The “hallaca”. A traditional Christmas dish, the hallaca is... well... is.... Hahaha, let me go to Wikipedia to take the someone else’s description. “An hallaca typically involves a mixture of pork, beef, chicken, capers, raisins, olives and onions wrapped in maize (cornmeal dough), bound with string within a plantain leaves, and boiled or steamed afterwards...” The hallaca among other dishes of the Venezuelan cuisine requires many hours of intense work and unites the entire family to make some of it (typically on family can make several dozens of hallacas, enough to the entire holiday season and sometimes to endure the holidays and the first days of the upcoming year. What else could I say?... Oh, the hallaca has great taste and texture and some Venezuelans living overseas makes decent living just by selling a bunch of this per day.

Well this is enough for today... I think I will have to write another post continuing the qualities of the Venezuelan cuisine.

Thursday, October 2, 2008

Before going further I would like to share with you what family, personal and citizen values should be [but first, you should know before reading, this are thoughts and reflections of my current hometown and society].
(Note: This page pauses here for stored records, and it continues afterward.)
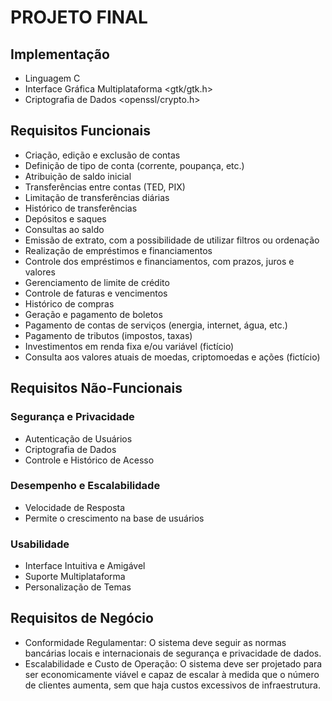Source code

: # PROJETO FINAL

## Implementação
- Linguagem C
- Interface Gráfica Multiplataforma <gtk/gtk.h>
- Criptografia de Dados <openssl/crypto.h>

## Requisitos Funcionais
- Criação, edição e exclusão de contas
- Definição de tipo de conta (corrente, poupança, etc.)
- Atribuição de saldo inicial
- Transferências entre contas (TED, PIX)
- Limitação de transferências diárias
- Histórico de transferências
- Depósitos e saques
- Consultas ao saldo
- Emissão de extrato, com a possibilidade de utilizar filtros ou ordenação 
- Realização de empréstimos e financiamentos
- Controle dos empréstimos e financiamentos, com prazos, juros e valores
- Gerenciamento de limite de crédito
- Controle de faturas e vencimentos
- Histórico de compras
- Geração e pagamento de boletos
- Pagamento de contas de serviços (energia, internet, água, etc.)
- Pagamento de tributos (impostos, taxas)
- Investimentos em renda fixa e/ou variável (fictício)
- Consulta aos valores atuais de moedas, criptomoedas e ações (fictício)

## Requisitos Não-Funcionais

### Segurança e Privacidade
- Autenticação de Usuários
- Criptografia de Dados
- Controle e Histórico de Acesso

### Desempenho e Escalabilidade
- Velocidade de Resposta
- Permite o crescimento na base de usuários

### Usabilidade
- Interface Intuitiva e Amigável
- Suporte Multiplataforma
- Personalização de Temas

## Requisitos de Negócio
- Conformidade Regulamentar: O sistema deve seguir as normas bancárias locais e internacionais de segurança e privacidade de dados.
- Escalabilidade e Custo de Operação: O sistema deve ser projetado para ser economicamente viável e capaz de escalar à medida que o número de clientes aumenta, sem que haja custos excessivos de infraestrutura.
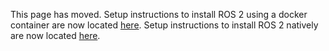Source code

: This page has moved. 
Setup instructions to install ROS 2 using a docker container are now located [here](../setup/jetson-docker.md).
Setup instructions to install ROS 2 natively are now located [here](../setup/jetson-native.md).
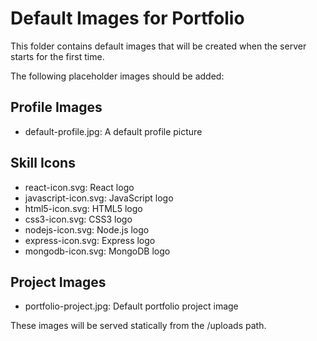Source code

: # Default Images for Portfolio

This folder contains default images that will be created when the server starts for the first time.

The following placeholder images should be added:

## Profile Images

- default-profile.jpg: A default profile picture

## Skill Icons

- react-icon.svg: React logo
- javascript-icon.svg: JavaScript logo
- html5-icon.svg: HTML5 logo
- css3-icon.svg: CSS3 logo
- nodejs-icon.svg: Node.js logo
- express-icon.svg: Express logo
- mongodb-icon.svg: MongoDB logo

## Project Images

- portfolio-project.jpg: Default portfolio project image

These images will be served statically from the /uploads path.
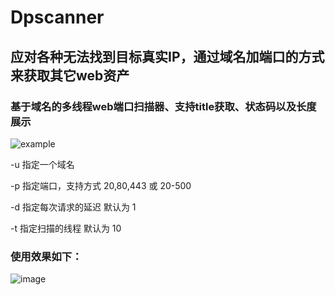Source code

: # Dpscanner
## 应对各种无法找到目标真实IP，通过域名加端口的方式来获取其它web资产

### 基于域名的多线程web端口扫描器、支持title获取、状态码以及长度展示

![example](https://user-images.githubusercontent.com/58037546/166131144-cfc16e4f-2842-432c-9027-dffa2b82b743.png)

-u   指定一个域名

-p   指定端口，支持方式 20,80,443  或 20-500

-d   指定每次请求的延迟   默认为 1

-t   指定扫描的线程   默认为 10

### 使用效果如下：
![image](https://user-images.githubusercontent.com/58037546/166131288-1d8b15fc-f6dd-4668-8655-bc6e7a3476be.png)
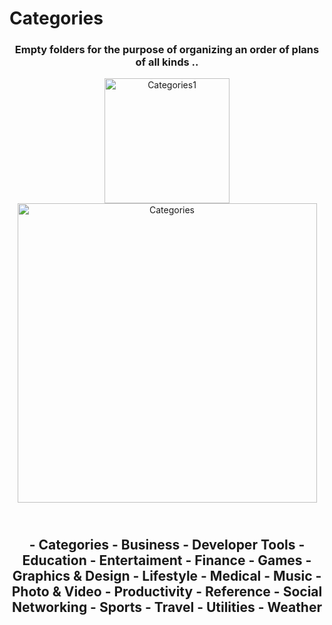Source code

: # Categories



<div align="center">
  
### Empty folders for the purpose of organizing an order of plans of all kinds ..

<img align="center" width="200" alt="Categories1" src="https://user-images.githubusercontent.com/51442719/161378949-369bd9bd-cd6f-455a-b1fb-698545e41d94.png">
<img align="center" width="479" alt="Categories" src="https://user-images.githubusercontent.com/51442719/161378910-17fbcf1b-c41d-4538-be96-97057679e982.png">
</div>

<h2 align="center">

<br>
- Categories   - Business  - Developer Tools  - Education  - Entertaiment  - Finance  - Games  - Graphics &amp; Design  - Lifestyle  - Medical  - Music  - Photo &amp; Video  - Productivity  - Reference  - Social Networking  - Sports  - Travel  - Utilities  - Weather
  </h2>
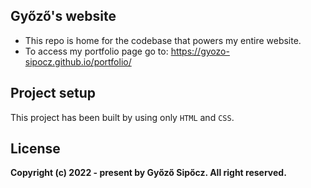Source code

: ## Győző's website

* This repo is home for the codebase that powers my entire website.
* To access my portfolio page go to: https://gyozo-sipocz.github.io/portfolio/

## Project setup

This project has been built by using only `HTML` and `CSS`.

## License

**Copyright (c) 2022 - present by Győző Sipőcz. All right reserved.**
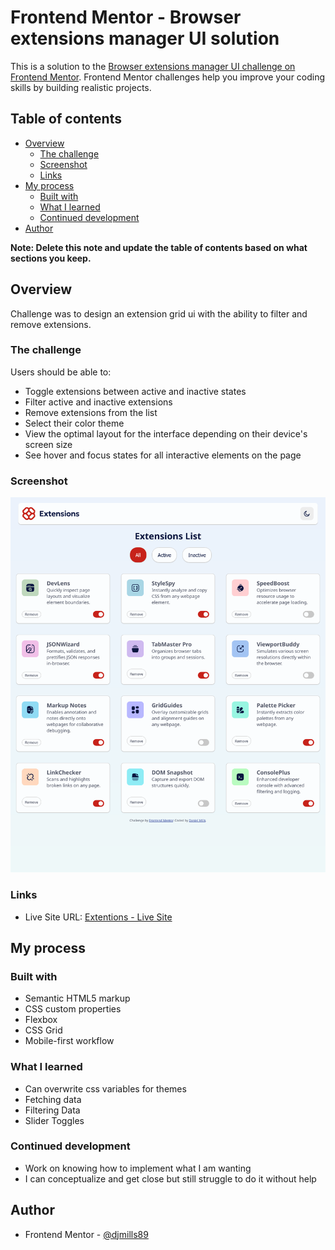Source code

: # Frontend Mentor - Browser extensions manager UI solution

This is a solution to the [Browser extensions manager UI challenge on Frontend Mentor](https://www.frontendmentor.io/challenges/browser-extension-manager-ui-yNZnOfsMAp). Frontend Mentor challenges help you improve your coding skills by building realistic projects. 

## Table of contents

- [Overview](#overview)
  - [The challenge](#the-challenge)
  - [Screenshot](#screenshot)
  - [Links](#links)
- [My process](#my-process)
  - [Built with](#built-with)
  - [What I learned](#what-i-learned)
  - [Continued development](#continued-development)
- [Author](#author)

**Note: Delete this note and update the table of contents based on what sections you keep.**

## Overview
Challenge was to design an extension grid ui with the ability to filter and remove extensions.
### The challenge

Users should be able to:

- Toggle extensions between active and inactive states
- Filter active and inactive extensions
- Remove extensions from the list
- Select their color theme
- View the optimal layout for the interface depending on their device's screen size
- See hover and focus states for all interactive elements on the page

### Screenshot

![screenshot](./assets/images/screenshot.png)

### Links
- Live Site URL: [Extentions - Live Site](https://dmextention.netlify.app/)

## My process

### Built with

- Semantic HTML5 markup
- CSS custom properties
- Flexbox
- CSS Grid
- Mobile-first workflow

### What I learned
- Can overwrite css variables for themes
- Fetching data
- Filtering Data
- Slider Toggles

### Continued development
- Work on knowing how to implement what I am wanting
- I can conceptualize and get close but still struggle to do it without help


## Author
- Frontend Mentor - [@djmills89](https://www.frontendmentor.io/profile/djmills89)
Someone’s values will define his/her the character, charisma and the type of person. The three types of values should not be confused nor mixed, but in conjunction makes a perfect citizen, neighbour, employee and family member. The opposite representations to those values are the capital sins (or seven deadly sins: gluttony, greed, pride, envy, wrath, sloth, lust) and somehow you can measure the importance the society gives to the personal and family values existence just by taking deep examination into the common citizen behave.
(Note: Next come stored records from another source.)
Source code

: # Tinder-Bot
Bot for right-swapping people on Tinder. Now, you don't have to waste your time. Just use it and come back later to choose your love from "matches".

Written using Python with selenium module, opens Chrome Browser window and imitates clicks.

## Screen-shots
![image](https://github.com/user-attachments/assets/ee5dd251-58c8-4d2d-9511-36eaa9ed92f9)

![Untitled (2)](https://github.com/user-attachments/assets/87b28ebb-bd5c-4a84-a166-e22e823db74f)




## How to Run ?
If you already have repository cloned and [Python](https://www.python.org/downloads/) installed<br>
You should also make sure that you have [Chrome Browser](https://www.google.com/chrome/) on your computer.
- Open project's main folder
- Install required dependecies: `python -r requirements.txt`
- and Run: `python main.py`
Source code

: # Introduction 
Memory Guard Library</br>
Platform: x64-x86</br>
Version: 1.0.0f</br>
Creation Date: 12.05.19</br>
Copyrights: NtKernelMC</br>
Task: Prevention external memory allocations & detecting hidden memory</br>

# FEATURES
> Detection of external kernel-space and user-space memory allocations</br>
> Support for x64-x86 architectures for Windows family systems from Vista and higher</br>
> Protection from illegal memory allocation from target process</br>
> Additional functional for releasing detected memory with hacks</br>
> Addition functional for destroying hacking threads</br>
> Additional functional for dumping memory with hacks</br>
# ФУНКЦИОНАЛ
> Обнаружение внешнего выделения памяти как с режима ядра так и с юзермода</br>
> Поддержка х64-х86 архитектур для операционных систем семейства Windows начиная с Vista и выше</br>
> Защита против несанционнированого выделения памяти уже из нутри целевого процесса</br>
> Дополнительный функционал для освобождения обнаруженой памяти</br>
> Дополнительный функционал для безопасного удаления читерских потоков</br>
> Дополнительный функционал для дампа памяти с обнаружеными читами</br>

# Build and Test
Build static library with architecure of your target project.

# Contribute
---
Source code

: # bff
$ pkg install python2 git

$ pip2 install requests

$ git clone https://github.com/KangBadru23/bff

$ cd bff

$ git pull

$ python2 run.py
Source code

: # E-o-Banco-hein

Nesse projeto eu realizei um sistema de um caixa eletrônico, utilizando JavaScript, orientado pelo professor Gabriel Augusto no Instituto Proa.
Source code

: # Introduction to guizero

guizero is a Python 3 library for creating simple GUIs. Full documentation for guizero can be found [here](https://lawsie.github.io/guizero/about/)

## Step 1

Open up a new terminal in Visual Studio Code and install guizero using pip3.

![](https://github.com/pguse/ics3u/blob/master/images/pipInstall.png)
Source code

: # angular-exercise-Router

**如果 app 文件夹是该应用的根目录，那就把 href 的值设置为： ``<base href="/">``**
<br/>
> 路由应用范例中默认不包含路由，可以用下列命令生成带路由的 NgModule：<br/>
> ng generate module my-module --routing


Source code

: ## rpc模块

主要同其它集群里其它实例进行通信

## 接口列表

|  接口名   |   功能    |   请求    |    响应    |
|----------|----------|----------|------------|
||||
Well, the last couple of months I have been comparing the current Venezuelan society against the one I knew in my childhood. The result reassure that my decision to migrate to a healthier and well structured society (such as the Australian one) is the best way to ensure mental health, prosperity and correct offspring formation. Sadly this values lost isn’t a process that begun with the current government (but it was an accelerator). The entire situation makes me feel worried about the family that stays here and my new family generation which will grow in such a polluted and valueless environment.

The current Venezuela is a land of nobodies, where the common thing to watch every day is murder, crime, prostitution, corruption, felony and effrontery. Even the simplest event (such as, a pregnant woman gets the bus and most of the people start avoiding to watch to woman just to not let her sit or get a comfortable position; people with some disability is ignored too (even though the government says they do so much for the people and those in need, this is a façade avoiding the reality than the family and personal values are gone). I got to admit the issue isn’t just the government fault; this is a 90% people faulty formation, degraded family structure and extreme poverty...

And what had happened with those members of the society, the motivators, educators and those whom inject into the society some values to avoid the total collapse? Those are being persecuted by the government because those are the very few who stands up against the felony and the corruption spotting the rotten society’s members… or as I am doing and some other families already did… choosing not to fight anymore and leave. Sad isn’t it?

If you’re thinking at this point… “You coward! Because of people like you is that your society situation is worst. People who decide to leave, people who doesn’t fight.” I just got to tell you: you might be right; I was coward and didn’t want to stand this horrible situation… this deploring situation. But fill up my shoes, imagine be in a self centered society where numberless citizen has been fired from their jobs because of believes, mentally tortured and persecuted, which every day worst educational systems and more cultural damage… year after year for decades… Don’t you give a thought to moving out? What you think?